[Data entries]
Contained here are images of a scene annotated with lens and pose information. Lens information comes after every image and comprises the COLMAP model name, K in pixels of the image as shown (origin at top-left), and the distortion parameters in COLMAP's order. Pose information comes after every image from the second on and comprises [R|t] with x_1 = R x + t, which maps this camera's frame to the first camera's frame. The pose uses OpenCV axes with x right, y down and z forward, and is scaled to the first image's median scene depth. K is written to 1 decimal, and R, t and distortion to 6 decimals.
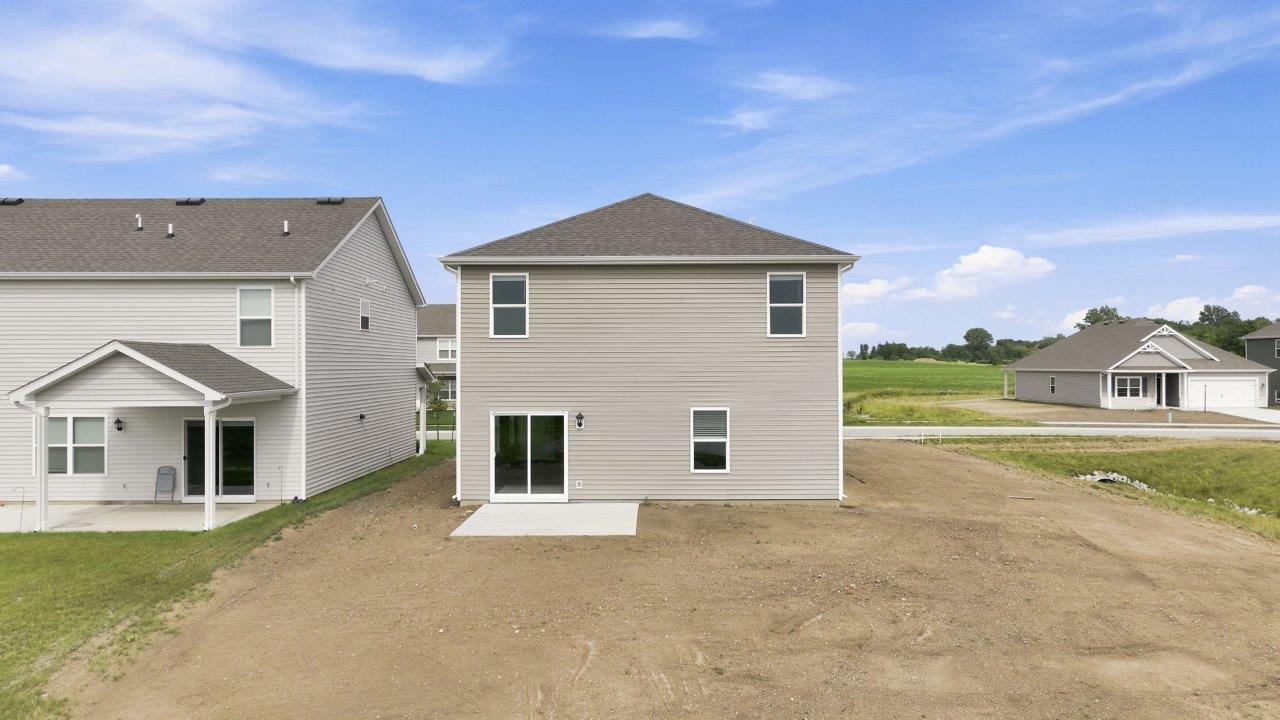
lens RADIAL K [[532.0, 0, 633.7], [0, 532.0, 358.0], [0, 0, 1]] dist [-0.002643, -0.000292]
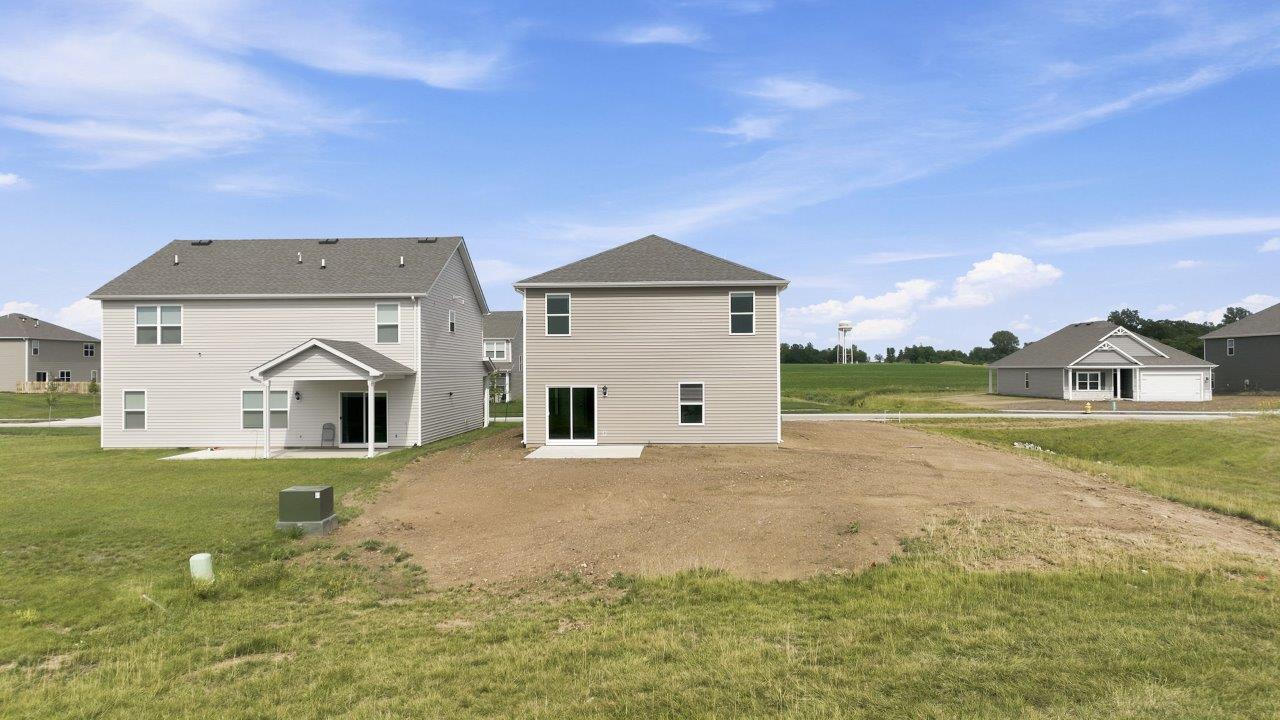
lens RADIAL K [[535.1, 0, 638.1], [0, 535.1, 356.6], [0, 0, 1]] dist [-0.003849, -0.000631]
pose [[0.999090, -0.002318, -0.042595, 0.045309], [0.001834, 0.999934, -0.011383, 0.030396], [0.042619, 0.011295, 0.999028, -0.405134]]
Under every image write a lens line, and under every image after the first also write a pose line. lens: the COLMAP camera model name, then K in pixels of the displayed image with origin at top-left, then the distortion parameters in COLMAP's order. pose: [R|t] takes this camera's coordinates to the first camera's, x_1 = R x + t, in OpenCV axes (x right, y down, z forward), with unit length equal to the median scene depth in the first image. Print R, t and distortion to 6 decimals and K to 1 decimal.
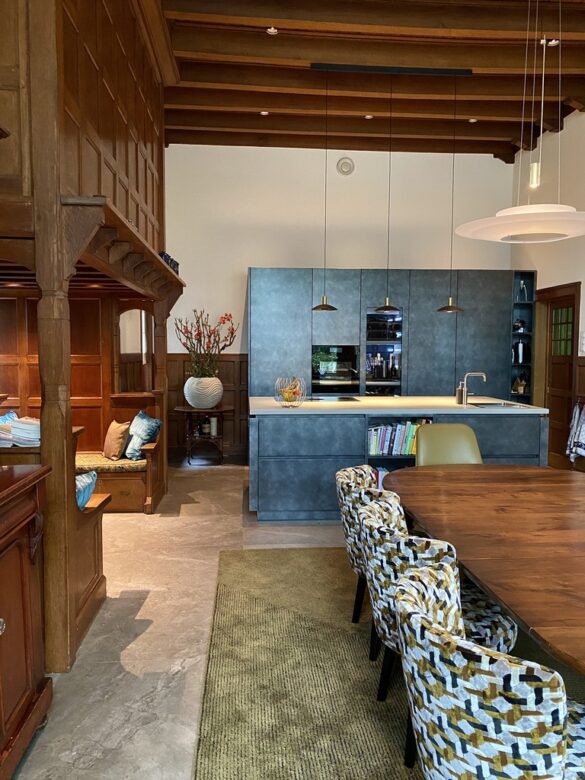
lens RADIAL K [[594.9, 0, 292.5], [0, 594.9, 390.0], [0, 0, 1]] dist [0.067702, -0.071015]
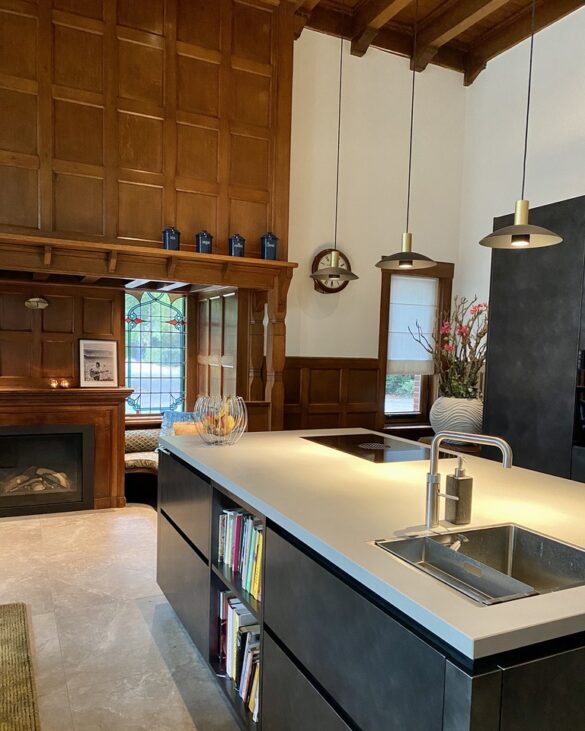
lens RADIAL K [[589.4, 0, 293.4], [0, 589.4, 402.6], [0, 0, 1]] dist [0.028639, -0.001450]
pose [[0.358650, 0.089405, -0.929181, 0.565054], [-0.087865, 0.994217, 0.061748, -0.056609], [0.929328, 0.059497, 0.364432, 0.823525]]
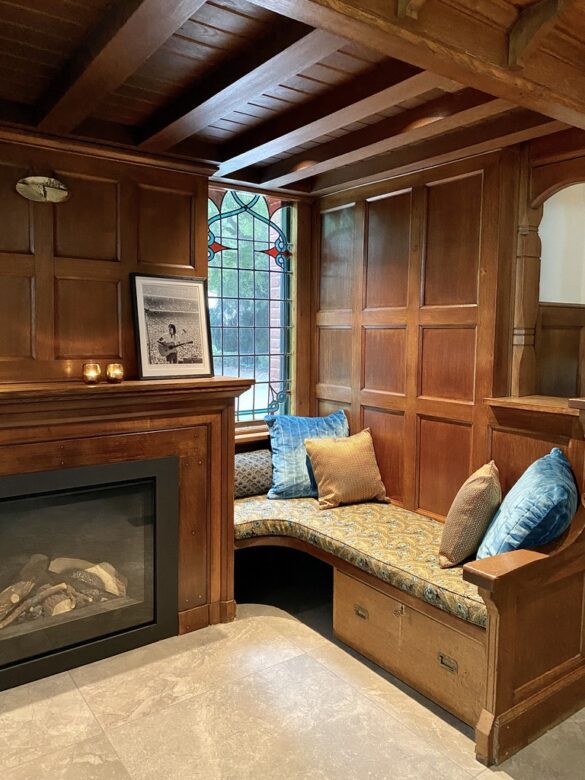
lens RADIAL K [[594.9, 0, 292.5], [0, 594.9, 390.0], [0, 0, 1]] dist [0.067702, -0.071015]
pose [[0.516416, 0.084021, -0.852206, -0.019970], [-0.061198, 0.996251, 0.061138, -0.016282], [0.854148, 0.020581, 0.519622, 0.711158]]
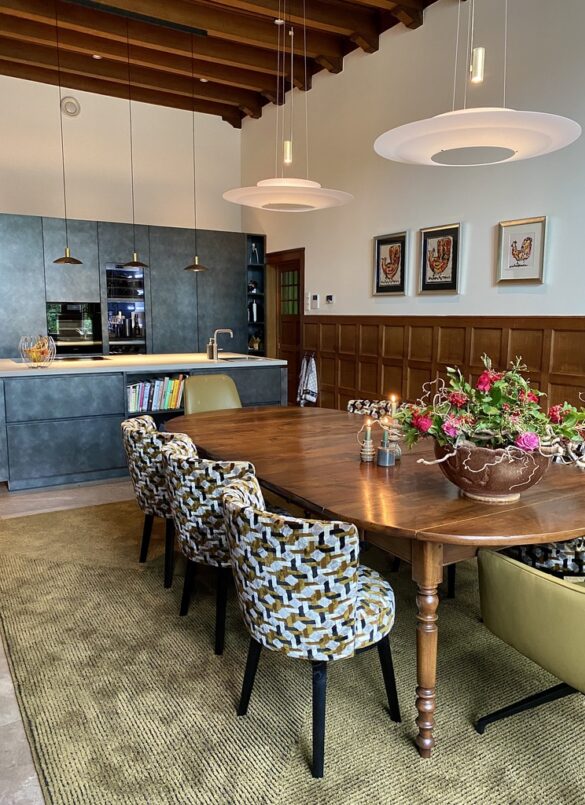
lens RADIAL K [[625.7, 0, 292.5], [0, 625.7, 402.5], [0, 0, 1]] dist [0.094009, -0.105521]
pose [[0.894910, -0.061806, 0.441946, -0.094637], [0.029162, 0.996345, 0.080288, 0.016170], [-0.445293, -0.058962, 0.893441, -0.071088]]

- [DIRECTIONS]
Rename "scene" to "setting" in everything from the start of the rows down to the line containing "0.011295, 0.999028, -0.405134]]", changing nothing else. Leave the pictures out of your answer.

- [WRITTEN REPLY]
Contained here are images of a setting annotated with lens and pose information. Lens information comes after every image and comprises the COLMAP model name, K in pixels of the image as shown (origin at top-left), and the distortion parameters in COLMAP's order. Pose information comes after every image from the second on and comprises [R|t] with x_1 = R x + t, which maps this camera's frame to the first camera's frame. The pose uses OpenCV axes with x right, y down and z forward, and is scaled to the first image's median setting depth. K is written to 1 decimal, and R, t and distortion to 6 decimals.
lens RADIAL K [[532.0, 0, 633.7], [0, 532.0, 358.0], [0, 0, 1]] dist [-0.002643, -0.000292]
lens RADIAL K [[535.1, 0, 638.1], [0, 535.1, 356.6], [0, 0, 1]] dist [-0.003849, -0.000631]
pose [[0.999090, -0.002318, -0.042595, 0.045309], [0.001834, 0.999934, -0.011383, 0.030396], [0.042619, 0.011295, 0.999028, -0.405134]]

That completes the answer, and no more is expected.